* **Text block**
-------------------------
This morning we will be using Object Oriented Programming to interface with the Chinook SQL Database
# SQL Connection and Querying
import sqlite3
# Data manipulation
import pandas as pd
# os is used to create paths to files
import os
# For testing code
from test_scripts.test_class import Test
test = Test()
We want to build a Chinook
class that will allow us to easily access information in our database without having to write sql queries every time. We can do this with attributes and methods.
Our class should have an attribute called tables
that returns a list of tables within the database.
Let's review the code for collecting this information.
To collect the table names from a sqlite database, we can do the following:
path = os.path.join('data', 'chinook.db')
conn = sqlite3.connect(path)
Note: A cursor does not need to be created when using
pd.read_sql
But depending on the use case for your code, pandas is not always the best choice!
cursor = conn.cursor()
cursor.execute('''SELECT name FROM sqlite_master
WHERE
type = 'table'
AND
name NOT LIKE 'sqlite_%';''').fetchall()
-------------------------
* **Problem details**
Reproduce the part of the Chinook database walkthrough that begins at the words "This morning we" and stops after the words "test = Test()". The records that follow come from a separate source, not from the Chinook database walkthrough.
-------------------------
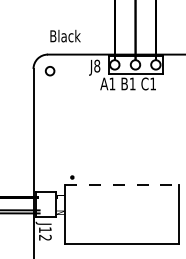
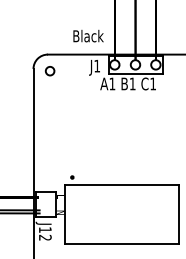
text at (65, 36) position: (65, 36) -> (88, 36)
text at (97, 65): J8 -> J1
line at (122, 184): dashed -> solid
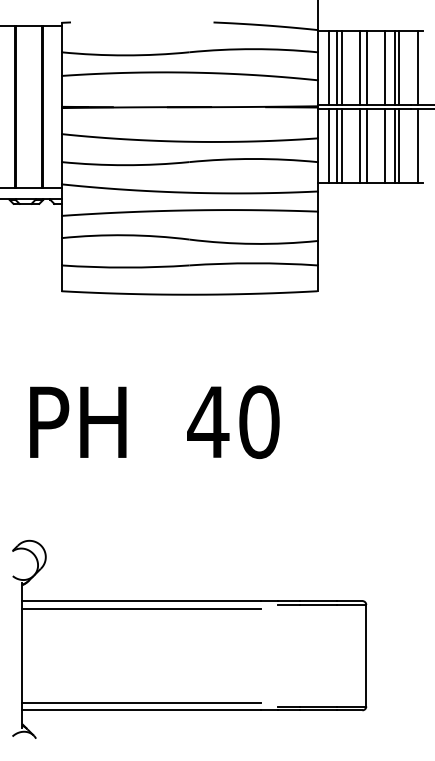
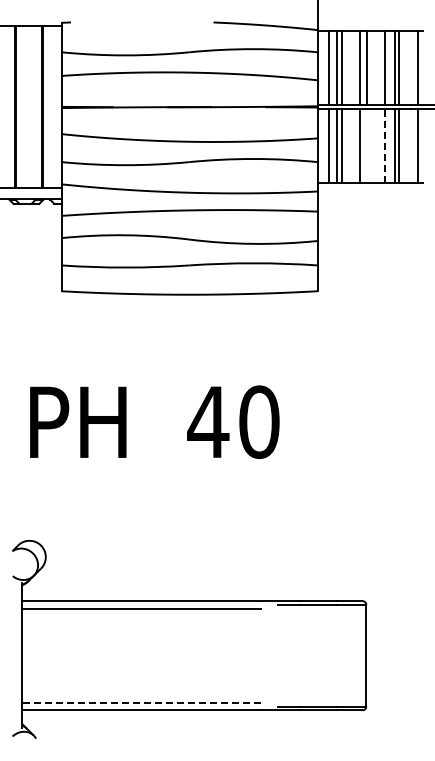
line at (385, 145): solid -> dashed
line at (366, 146): present -> none
line at (141, 702): solid -> dashed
-------------------------
* **Expected answer**
This morning we will be using Object Oriented Programming to interface with the Chinook SQL Database
# SQL Connection and Querying
import sqlite3
# Data manipulation
import pandas as pd
# os is used to create paths to files
import os
# For testing code
from test_scripts.test_class import Test
test = Test()